• What to produce: Each line of the records containing "pinky" is to be copied out and returned.

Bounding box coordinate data
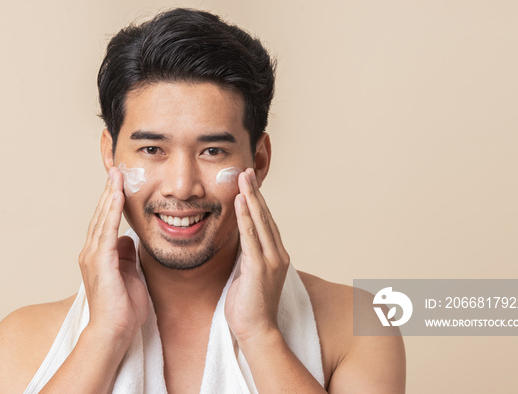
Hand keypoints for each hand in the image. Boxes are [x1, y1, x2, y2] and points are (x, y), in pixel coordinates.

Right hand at [78, 167, 148, 339]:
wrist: (114, 331)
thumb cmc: (123, 308)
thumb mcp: (129, 274)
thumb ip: (126, 256)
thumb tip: (128, 239)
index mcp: (98, 256)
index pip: (104, 222)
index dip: (111, 202)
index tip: (119, 183)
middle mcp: (91, 253)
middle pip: (100, 215)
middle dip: (109, 192)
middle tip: (116, 169)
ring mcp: (93, 256)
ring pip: (101, 218)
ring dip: (110, 195)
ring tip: (116, 175)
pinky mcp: (100, 261)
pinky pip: (106, 230)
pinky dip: (111, 211)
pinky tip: (117, 196)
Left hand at [225, 168, 289, 344]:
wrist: (257, 330)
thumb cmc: (249, 306)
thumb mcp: (248, 274)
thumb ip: (248, 256)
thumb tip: (241, 241)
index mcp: (276, 255)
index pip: (267, 222)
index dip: (257, 200)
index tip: (249, 182)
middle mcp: (278, 254)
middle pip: (266, 216)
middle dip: (254, 192)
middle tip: (246, 171)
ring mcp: (271, 261)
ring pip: (260, 222)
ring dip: (250, 198)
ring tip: (243, 178)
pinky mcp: (260, 268)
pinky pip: (251, 237)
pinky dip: (246, 218)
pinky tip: (240, 203)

• Expected answer:
pinky mcp: (100, 261)
pinky pip: (106, 230)
pinky dip: (111, 211)
pinky tip: (117, 196)
pinky mcp: (260, 268)
pinky pip: (251, 237)
pinky dip: (246, 218)
pinky tip: (240, 203)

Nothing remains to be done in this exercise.